Freedom New Mexico
The release Tuesday of an 81-page memorandum written in March 2003 on the use of rough interrogation techniques by the military offers a disturbing insight into the mindset of all too many Bush administration operatives during the early years of the vague and misnamed “war on terror.”
Written by John Yoo, then a deputy in the Justice Department’s Office of Legal Counsel, it makes a breathtakingly broad case for virtually unlimited presidential power during time of war — even when the war has not been declared by Congress, as the Constitution mandates (or did, until our noble leaders decided to ignore that provision).
Taking note of the fact that the U.S. has signed several treaties outlawing the use of torture and that there are also several U.S. laws on the books outlawing torture, Yoo defined torture as narrowly as possible — “victim must experience intense pain or suffering of the kind that is equivalent to the pain that would be associated with serious physical injury so severe that death, organ failure or permanent damage resulting in loss of significant body functions.” Aware that there are laws against assault as well as torture and that some prosecutors might not buy his interpretation, he went on:
“If a government defendant were to harm an enemy combatant during an interrogation in a manner that might arguably violate a criminal prohibition, he would be doing so in order to prevent further attacks on the United States by the al-Qaida terrorist network. In that case, we believe that he could argue that the executive branch’s constitutional authority to protect the nation from attack justified his actions.”
The essence of the argument is that the president’s commander-in-chief power permits him to violate (or to authorize others to violate) international treaties and U.S. criminal law. That is simply breathtaking.

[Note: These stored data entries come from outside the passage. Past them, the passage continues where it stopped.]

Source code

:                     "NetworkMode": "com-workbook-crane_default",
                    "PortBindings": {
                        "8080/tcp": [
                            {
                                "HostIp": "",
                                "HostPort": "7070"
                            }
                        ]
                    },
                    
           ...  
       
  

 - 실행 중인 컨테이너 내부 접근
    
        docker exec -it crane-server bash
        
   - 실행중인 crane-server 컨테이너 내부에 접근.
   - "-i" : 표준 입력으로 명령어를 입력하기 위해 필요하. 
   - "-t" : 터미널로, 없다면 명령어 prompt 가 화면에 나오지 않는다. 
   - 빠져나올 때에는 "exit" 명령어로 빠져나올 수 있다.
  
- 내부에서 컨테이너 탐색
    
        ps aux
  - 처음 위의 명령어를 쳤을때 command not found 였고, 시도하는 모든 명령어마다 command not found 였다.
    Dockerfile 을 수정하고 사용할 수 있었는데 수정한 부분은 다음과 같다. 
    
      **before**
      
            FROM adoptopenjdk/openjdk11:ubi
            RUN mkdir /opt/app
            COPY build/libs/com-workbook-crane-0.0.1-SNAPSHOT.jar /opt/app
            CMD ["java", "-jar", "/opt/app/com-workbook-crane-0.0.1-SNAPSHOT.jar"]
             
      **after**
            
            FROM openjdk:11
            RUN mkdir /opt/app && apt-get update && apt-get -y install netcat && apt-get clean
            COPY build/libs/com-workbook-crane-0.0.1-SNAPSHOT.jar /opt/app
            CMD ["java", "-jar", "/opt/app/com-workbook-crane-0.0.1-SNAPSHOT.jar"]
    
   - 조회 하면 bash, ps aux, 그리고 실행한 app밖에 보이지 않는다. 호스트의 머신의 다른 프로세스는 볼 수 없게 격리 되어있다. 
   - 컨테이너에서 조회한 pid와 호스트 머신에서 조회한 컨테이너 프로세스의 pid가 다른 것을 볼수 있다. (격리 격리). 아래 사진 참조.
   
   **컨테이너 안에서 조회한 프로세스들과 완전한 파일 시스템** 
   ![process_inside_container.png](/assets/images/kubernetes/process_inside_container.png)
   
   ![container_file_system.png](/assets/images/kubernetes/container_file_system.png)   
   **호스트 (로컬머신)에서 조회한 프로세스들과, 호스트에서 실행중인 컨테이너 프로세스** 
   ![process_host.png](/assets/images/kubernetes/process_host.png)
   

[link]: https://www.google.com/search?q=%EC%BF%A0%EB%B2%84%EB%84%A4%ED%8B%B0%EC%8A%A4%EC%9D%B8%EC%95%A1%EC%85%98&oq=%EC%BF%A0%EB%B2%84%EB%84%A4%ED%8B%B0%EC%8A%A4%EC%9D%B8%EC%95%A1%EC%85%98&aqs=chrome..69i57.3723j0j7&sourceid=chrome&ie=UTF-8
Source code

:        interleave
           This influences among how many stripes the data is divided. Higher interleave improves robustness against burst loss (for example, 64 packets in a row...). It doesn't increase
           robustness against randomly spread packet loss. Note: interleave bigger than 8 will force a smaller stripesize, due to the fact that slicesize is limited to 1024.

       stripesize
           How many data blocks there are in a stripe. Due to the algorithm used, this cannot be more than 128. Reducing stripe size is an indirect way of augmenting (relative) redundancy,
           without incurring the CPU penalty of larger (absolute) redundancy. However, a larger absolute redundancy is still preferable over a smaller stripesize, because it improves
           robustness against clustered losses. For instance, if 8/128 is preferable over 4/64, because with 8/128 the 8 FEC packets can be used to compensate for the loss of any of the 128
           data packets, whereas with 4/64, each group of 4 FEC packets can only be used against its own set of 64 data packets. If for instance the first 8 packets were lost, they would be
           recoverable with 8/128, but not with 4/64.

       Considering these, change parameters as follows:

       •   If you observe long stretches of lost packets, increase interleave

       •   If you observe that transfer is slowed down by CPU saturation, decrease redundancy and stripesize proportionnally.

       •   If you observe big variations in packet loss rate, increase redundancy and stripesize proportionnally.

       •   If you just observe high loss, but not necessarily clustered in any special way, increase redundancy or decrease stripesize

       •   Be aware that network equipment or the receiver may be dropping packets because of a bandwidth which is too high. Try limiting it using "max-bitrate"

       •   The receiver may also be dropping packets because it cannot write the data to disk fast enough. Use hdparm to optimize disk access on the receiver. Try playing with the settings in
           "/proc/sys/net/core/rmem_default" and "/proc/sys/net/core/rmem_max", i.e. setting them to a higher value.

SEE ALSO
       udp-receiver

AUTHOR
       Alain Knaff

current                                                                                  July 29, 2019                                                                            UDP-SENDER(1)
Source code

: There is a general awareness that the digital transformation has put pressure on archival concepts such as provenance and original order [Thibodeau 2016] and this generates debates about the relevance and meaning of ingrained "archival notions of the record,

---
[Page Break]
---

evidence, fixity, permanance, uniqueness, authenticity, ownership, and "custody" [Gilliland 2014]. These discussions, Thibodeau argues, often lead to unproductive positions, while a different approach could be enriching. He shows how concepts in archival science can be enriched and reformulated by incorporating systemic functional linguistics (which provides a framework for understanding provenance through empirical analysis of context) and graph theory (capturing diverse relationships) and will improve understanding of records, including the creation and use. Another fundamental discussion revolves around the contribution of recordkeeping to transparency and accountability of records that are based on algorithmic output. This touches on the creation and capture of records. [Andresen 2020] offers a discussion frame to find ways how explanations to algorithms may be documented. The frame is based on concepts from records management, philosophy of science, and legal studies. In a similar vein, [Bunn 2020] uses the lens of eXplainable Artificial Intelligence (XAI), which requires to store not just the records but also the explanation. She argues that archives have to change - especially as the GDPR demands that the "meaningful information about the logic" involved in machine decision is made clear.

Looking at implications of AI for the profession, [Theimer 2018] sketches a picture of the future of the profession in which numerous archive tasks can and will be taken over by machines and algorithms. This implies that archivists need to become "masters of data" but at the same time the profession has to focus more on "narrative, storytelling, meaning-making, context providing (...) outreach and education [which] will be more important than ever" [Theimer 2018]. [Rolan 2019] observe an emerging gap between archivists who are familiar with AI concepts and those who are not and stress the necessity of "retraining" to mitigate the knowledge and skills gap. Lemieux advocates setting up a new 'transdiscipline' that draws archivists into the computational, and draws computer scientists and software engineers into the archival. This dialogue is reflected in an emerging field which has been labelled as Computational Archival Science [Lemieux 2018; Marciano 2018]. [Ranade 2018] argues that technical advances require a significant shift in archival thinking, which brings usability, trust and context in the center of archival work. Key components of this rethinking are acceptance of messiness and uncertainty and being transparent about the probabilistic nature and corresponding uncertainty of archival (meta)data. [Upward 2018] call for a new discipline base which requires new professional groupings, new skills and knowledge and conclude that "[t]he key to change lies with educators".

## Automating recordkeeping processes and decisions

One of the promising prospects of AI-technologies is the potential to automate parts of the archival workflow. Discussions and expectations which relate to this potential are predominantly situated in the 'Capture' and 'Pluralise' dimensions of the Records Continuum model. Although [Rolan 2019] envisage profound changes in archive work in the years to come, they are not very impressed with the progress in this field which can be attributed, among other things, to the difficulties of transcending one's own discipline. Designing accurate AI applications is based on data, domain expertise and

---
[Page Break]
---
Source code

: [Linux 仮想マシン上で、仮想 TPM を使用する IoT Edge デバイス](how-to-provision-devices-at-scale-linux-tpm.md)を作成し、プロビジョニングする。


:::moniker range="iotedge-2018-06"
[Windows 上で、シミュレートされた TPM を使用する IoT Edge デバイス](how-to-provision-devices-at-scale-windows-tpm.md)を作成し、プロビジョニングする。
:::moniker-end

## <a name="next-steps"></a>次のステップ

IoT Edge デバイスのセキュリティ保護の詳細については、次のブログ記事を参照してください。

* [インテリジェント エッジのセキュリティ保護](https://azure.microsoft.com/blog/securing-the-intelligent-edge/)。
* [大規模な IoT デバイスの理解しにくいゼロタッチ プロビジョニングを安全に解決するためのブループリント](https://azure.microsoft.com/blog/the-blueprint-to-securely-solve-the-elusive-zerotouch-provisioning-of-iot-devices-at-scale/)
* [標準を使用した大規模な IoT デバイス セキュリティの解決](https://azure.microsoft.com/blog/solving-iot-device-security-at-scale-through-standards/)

For starters, the fundamental concept behind the rule of law is that the same laws apply alike to rulers and those ruled — that the king (or president or chief executive or bureaucrat or legislator) is subject to the same laws as other citizens. Furthermore, the international treaties prohibiting torture and the U.S. laws against torture were written expressly and specifically to apply during wartime, since that’s the only time the military is likely to have prisoners under its control. To argue that the president can unilaterally (and secretly; this memo was kept secret for five years) suspend those laws is to argue that it was an exercise in futility to pass them.
Finally, one of the fundamental arguments for defending this country against attacks by terrorists and other dealers in ruthless violence is that such tactics are the essence of barbarism and that this country is more than a piece of land, but the keeper and guardian of certain fundamental ideals that define what it is to be civilized rather than barbarian. When high officials twist the law to justify the use of barbarous means with no accountability, that distinction becomes more blurred than a true American patriot would like.
John Yoo’s memos (there were others) justifying virtually unlimited presidential power are, or should be, scandalous in a country governed by a Constitution like ours. This should be a key issue in the upcoming presidential election.